Who is Steve Plunkett?


M/C/C's Director of Internet Marketing, Steve Plunkett, is responsible for all aspects of Internet marketing with a focus on search engine optimization (SEO), Social Media, Digital Asset Optimization, Online Reputation Management and Internet user behavior. Plunkett's competitive personality makes him a perfect fit in the competitive world of SEO. As a child and a gamer, he worked hard ensuring that it was his initials at the top of every arcade game unit in his neighborhood. Today, he uses SEO to ensure his clients appear at the top of the search engine results – scoring big for those clients. At M/C/C, he offers clients a wide array of results-oriented services including keyword research, website development, blog strategy and planning and social networking consulting in addition to organic SEO.

Prior to joining M/C/C, Plunkett served as the director of sales and marketing for a leading Dallas Web site and advertising firm, where he consulted with clients on SEO and Internet advertising, ensuring that his clients' Internet and advertising strategies were in line with current business practices and branding. Plunkett has more than a decade of experience with online marketing and SEO, including his duties as Web sales manager for an ISP and Web development firm beginning in March 1995. He was heavily involved with the search engines Yahoo! and WebCrawler in their early days, serving as an alpha tester. Plunkett was an early editor for both Yahoo! Directory and Netscape's Open Directory Project in 1998. In that position, he created and consulted on the Ontology for the Regional/US/Texas, Society/Law/Law Firms and Health categories, assisted in the creation of Web site criteria for removal and assisted in the removal of fraudulent or abusive submissions. Over the years, Plunkett has been involved in the design and implementation of more than 500 Web sites, ranging from smaller sites to multimillion dollar ventures.
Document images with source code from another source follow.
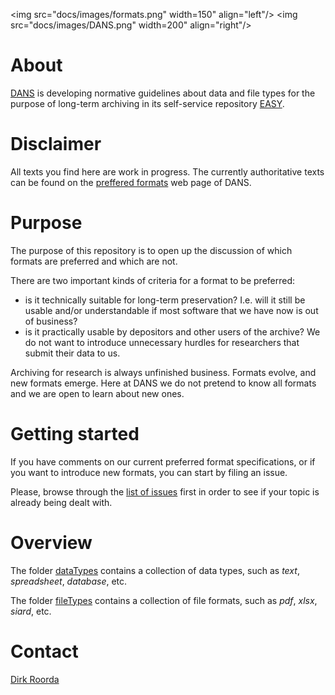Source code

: <img src="docs/images/formats.png" width=150" align="left"/>
<img src="docs/images/DANS.png" width=200" align="right"/>

# About

[DANS](https://www.dans.knaw.nl)
is developing normative guidelines about data and file types for the purpose
of long-term archiving in its self-service repository
[EASY](https://easy.dans.knaw.nl).

# Disclaimer

All texts you find here are work in progress.
The currently authoritative texts can be found on the
[preffered formats](https://dans.knaw.nl/en/deposit/information-about-depositing-data/before-depositing/file-formats?set_language=en)
web page of DANS.

# Purpose

The purpose of this repository is to open up the discussion of which formats are preferred and which are not.

There are two important kinds of criteria for a format to be preferred:

*   is it technically suitable for long-term preservation?
    I.e. will it still be usable and/or understandable if most software that we have now is out of business? 
*   is it practically usable by depositors and other users of the archive?
    We do not want to introduce unnecessary hurdles for researchers that submit their data to us.

Archiving for research is always unfinished business. 
Formats evolve, and new formats emerge. 
Here at DANS we do not pretend to know all formats and we are open to learn about new ones.

# Getting started

If you have comments on our current preferred format specifications, or if you want to introduce
new formats, you can start by filing an issue.

Please, browse through the
[list of issues]()
first in order to see if your topic is already being dealt with.

# Overview

The folder
[dataTypes](dataTypes) contains a collection of data types, such as *text*, *spreadsheet*, *database*, etc.

The folder 
[fileTypes](fileFormats) contains a collection of file formats, such as *pdf*, *xlsx*, *siard*, etc.

# Contact

[Dirk Roorda](dirk.roorda@dans.knaw.nl)



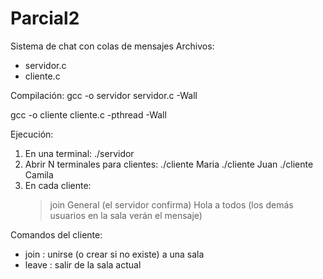 # Parcial2
Sistema de chat con colas de mensajes 
Archivos:
 - servidor.c
 - cliente.c

Compilación:
 gcc -o servidor servidor.c -Wall
 
 gcc -o cliente cliente.c -pthread -Wall

Ejecución:
 1) En una terminal: ./servidor
 2) Abrir N terminales para clientes:
    ./cliente Maria
    ./cliente Juan
    ./cliente Camila
 3) En cada cliente:
    > join General
    (el servidor confirma)
    > Hola a todos
    (los demás usuarios en la sala verán el mensaje)

Comandos del cliente:
 - join <sala>   : unirse (o crear si no existe) a una sala
 - leave         : salir de la sala actual
 

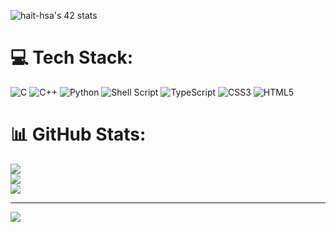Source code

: <img src="https://badge.mediaplus.ma/darkgray/hait-hsa" alt="hait-hsa's 42 stats" /></a>
# 💻 Tech Stack:
![C](https://img.shields.io/badge/c-%2300599C.svg?style=for-the-badge&logo=c&logoColor=white) ![C++](https://img.shields.io/badge/c++-%2300599C.svg?style=for-the-badge&logo=c%2B%2B&logoColor=white) ![Python](https://img.shields.io/badge/python-3670A0?style=for-the-badge&logo=python&logoColor=ffdd54) ![Shell Script](https://img.shields.io/badge/shell_script-%23121011.svg?style=for-the-badge&logo=gnu-bash&logoColor=white) ![TypeScript](https://img.shields.io/badge/typescript-%23007ACC.svg?style=for-the-badge&logo=typescript&logoColor=white) ![CSS3](https://img.shields.io/badge/css3-%231572B6.svg?style=for-the-badge&logo=css3&logoColor=white) ![HTML5](https://img.shields.io/badge/html5-%23E34F26.svg?style=for-the-badge&logo=html5&logoColor=white)
# 📊 GitHub Stats:
![](https://github-readme-stats.vercel.app/api?username=houssame-aithsain&theme=react&hide_border=false&include_all_commits=false&count_private=false)<br/>
![](https://github-readme-streak-stats.herokuapp.com/?user=houssame-aithsain&theme=react&hide_border=false)<br/>
![](https://github-readme-stats.vercel.app/api/top-langs/?username=houssame-aithsain&theme=react&hide_border=false&include_all_commits=false&count_private=false&layout=compact)

---
[![](https://visitcount.itsvg.in/api?id=houssame-aithsain&icon=0&color=0)](https://visitcount.itsvg.in)

<!-- Proudly created with GPRM ( https://gprm.itsvg.in ) -->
Plunkett is now serving for his seventh year as a judge in the global WebAward competition and has formerly served as a judge for the American Advertising Federation's Addy's competition. He also has several affiliations with Web-related groups; he has served as the HIPAA Internet expert for the Greater Dallas Chamber of Commerce CIO/CTO Forum, as a chairman for the Techscape marketing arm for the Greater Dallas Chamber of Commerce and on the board of directors for the Dallas Ad League. Plunkett has also served as the Internet chairman for the Tyler Chamber of Commerce, as the president of the East Texas Advertising Federation and as the Internet privacy advisor for the 10th district of the American Advertising Federation.